- _PROVIDED PASSAGE_

[Start of Attachment]

The most common data processed with the package are indicators downloaded from EU repositories, which are often tied to policy targets. It is important to note that the desired policy target for an indicator may be higher values (e.g. GDP/capita) or lower values (e.g. NEET rate). These are referred to as highBest and lowBest in the package: some functions require that the user provide an argument as a string chosen between the two possibilities "highBest" and "lowBest".
Keep in mind that functions in the convergEU package calculate summaries over sets of EU countries (e.g. the EU27 or the Euro area). Therefore, the dataset used must contain values for all countries within the selected grouping, even if the user is only interested in just two or three countries.
The convergEU package produces results as a list with metainformation. This list is made up of three components: \$res, \$msg, \$err. The first list component, \$res, is the actual result, if computed. The second component, \$msg is a message (possibly a warning) accompanying the computed result. The third component, \$err, is an error message or a list of errors if a result is not computed.
The R packages used in this vignette are:
require(convergEU) require(ggplot2) require(dplyr) require(tidyverse) require(eurostat) require(purrr) require(tibble) require(tidyr) require(ggplot2) require(formattable) require(caTools)
This vignette presents how to work with two types of data sources: data produced by Eurofound that are available without an active internet connection, and Eurostat data that can be downloaded with an active internet connection.
Some datasets are accessible from the convergEU package using the R function data(). The code below download a dataset with employment rates for the EU Member States.
library(convergEU) data("emp_20_64_MS",package = "convergEU") head(emp_20_64_MS)
The Eurofound datasets EWCS (Employment and Working Conditions Survey) and EQLS (European Quality of Life Survey) are locally available within convergEU, see:
data(package = "convergEU")
The object dbEUF2018meta
contains a description of data that is available from within the convergEU package, i.e. it does not need to be downloaded from the Eurofound website.
print(dbEUF2018meta, n=200,width=200)
The raw local Eurofound database is accessed as follows:
require(convergEU) data(dbEurofound) head(dbEurofound)
...where variable names are:
names(dbEurofound)
and the time ranges are:
c(min(dbEurofound$time), max(dbEurofound$time))
Remember that the databases will likely have missing data.
NOTE: Eurofound data are statically stored within convergeEU package. To have the most recent version of Eurofound data, please update the package.
The Eurofound dataset exploited during the development of this package: emp_20_64_MS is the tidy version of the dataset emp_20_64. It contains information on employment rates for 20 to 64 years old and can always be used for analysis without any need for further processing.
help(emp_20_64_MS)
All other locally accessible Eurofound indicators can be extracted from the Eurofound database as the first step of an analysis: this is the data preparation step. The user needs only to choose a time interval, an indicator and a set of countries (MS, Member States). For example:
convergEU_glb()$EU12
among those available:
names(convergEU_glb())[c(3:8)]
Remember that "EA" , "EA19" and "Euro area" are synonyms.

[End of Attachment]

- _GIVEN INFORMATION_

[Start of Attachment]

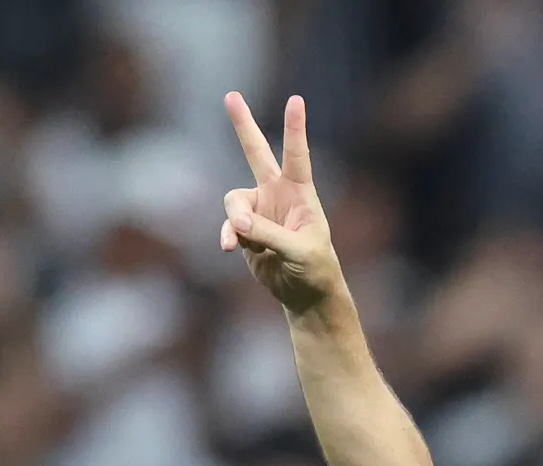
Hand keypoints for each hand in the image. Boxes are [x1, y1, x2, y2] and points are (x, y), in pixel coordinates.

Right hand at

[End of Attachment]

- _TASK A_
Answer these questions using the convergEU passage:
(i) Which two strings can be given as an argument to state an indicator's desired policy target?
(ii) Which two Eurofound surveys are locally available within the package?
(iii) For what age group does emp_20_64_MS contain employment rates?
- _TASK B_
Output the convergEU passage word for word, starting at "Remember that the" and ending at "help(emp_20_64_MS)".

- _EXERCISE RESULT A_
(i) "highBest" and "lowBest"
(ii) EWCS (Employment and Working Conditions Survey) and EQLS (European Quality of Life Survey)
(iii) 20 to 64 years old

- _EXERCISE RESULT B_
Remember that the databases will likely have missing data.
NOTE: Eurofound data are statically stored within convergeEU package. To have the most recent version of Eurofound data, please update the package.
The Eurofound dataset exploited during the development of this package: emp_20_64_MS is the tidy version of the dataset emp_20_64. It contains information on employment rates for 20 to 64 years old and can always be used for analysis without any need for further processing.
help(emp_20_64_MS)